• **EXERCISE AIM**:
Convert the records from their first line through the line containing "Benito Rodríguez Arbeteta (ed.)", inclusive, into a numbered list, omitting blank lines.
------ AVAILABLE RECORDS
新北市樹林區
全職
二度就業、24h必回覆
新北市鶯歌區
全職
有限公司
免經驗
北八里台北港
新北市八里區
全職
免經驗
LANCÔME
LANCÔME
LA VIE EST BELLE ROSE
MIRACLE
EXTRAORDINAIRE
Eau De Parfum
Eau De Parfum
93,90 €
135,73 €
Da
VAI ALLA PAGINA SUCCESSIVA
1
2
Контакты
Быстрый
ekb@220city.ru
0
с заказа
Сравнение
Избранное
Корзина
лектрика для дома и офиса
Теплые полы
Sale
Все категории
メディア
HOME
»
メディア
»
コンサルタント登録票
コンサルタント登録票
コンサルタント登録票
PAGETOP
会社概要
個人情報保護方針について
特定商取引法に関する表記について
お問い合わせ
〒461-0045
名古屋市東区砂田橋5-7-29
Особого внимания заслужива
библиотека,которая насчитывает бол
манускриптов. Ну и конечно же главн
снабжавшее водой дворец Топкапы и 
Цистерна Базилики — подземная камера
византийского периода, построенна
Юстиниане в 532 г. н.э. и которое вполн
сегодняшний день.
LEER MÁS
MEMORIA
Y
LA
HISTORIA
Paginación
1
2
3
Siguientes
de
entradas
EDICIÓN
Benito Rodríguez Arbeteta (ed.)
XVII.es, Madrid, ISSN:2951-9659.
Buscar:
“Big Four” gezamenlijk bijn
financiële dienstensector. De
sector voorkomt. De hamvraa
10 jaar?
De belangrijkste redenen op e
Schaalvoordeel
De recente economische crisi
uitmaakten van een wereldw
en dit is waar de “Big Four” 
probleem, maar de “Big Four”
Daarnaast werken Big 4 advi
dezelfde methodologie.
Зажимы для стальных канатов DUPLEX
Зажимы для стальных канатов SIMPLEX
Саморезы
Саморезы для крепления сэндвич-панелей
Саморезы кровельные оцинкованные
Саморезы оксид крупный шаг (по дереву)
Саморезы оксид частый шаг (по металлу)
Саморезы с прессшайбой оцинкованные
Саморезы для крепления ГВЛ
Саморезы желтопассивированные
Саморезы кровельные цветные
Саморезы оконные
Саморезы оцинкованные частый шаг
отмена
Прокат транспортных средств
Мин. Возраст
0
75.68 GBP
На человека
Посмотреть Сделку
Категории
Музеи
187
------------
• **RESULT OF THE TASK**:
1. 新北市樹林區
2. 全職
3. 二度就業、24h必回覆
4. 新北市鶯歌區
5. 全職
6. 有限公司
7. 免經驗
8. 北八里台北港
9. 新北市八里區
10. 全職
11. 免經驗
12. LANCÔME
13. LANCÔME
14. LA VIE EST BELLE ROSE
15. MIRACLE
16. EXTRAORDINAIRE
17. Eau De Parfum
18. Eau De Parfum
19. 93,90 €
20. 135,73 €
21. Da
22. VAI ALLA PAGINA SUCCESSIVA
23. 1
24. 2
25. Контакты
26. Быстрый
27. ekb@220city.ru
28. 0
29. с заказа
30. Сравнение
31. Избранное
32. Корзина
33. лектрика для дома и офиса
34. Теплые полы
35. Sale
36. Все категории
37. メディア
38. HOME
39. »
40. メディア
41. »
42. コンサルタント登録票
43. コンサルタント登録票
44. コンサルタント登録票
45. PAGETOP
46. 会社概要
47. 個人情報保護方針について
48. 特定商取引法に関する表記について
49. お問い合わせ
50. 〒461-0045
51. 名古屋市東区砂田橋5-7-29
52. Особого внимания заслужива
53. библиотека,которая насчитывает бол
54. манускриптов. Ну и конечно же главн
55. снабжавшее водой дворец Топкапы и 
56. Цистерна Базилики — подземная камера
57. византийского периода, построенна
58. Юстиниане в 532 г. н.э. и которое вполн
59. сегодняшний день.
60. LEER MÁS
61. MEMORIA
62. Y
63. LA
64. HISTORIA
65. Paginación
66. 1
67. 2
68. 3
69. Siguientes
70. de
71. entradas
72. EDICIÓN
73. Benito Rodríguez Arbeteta (ed.)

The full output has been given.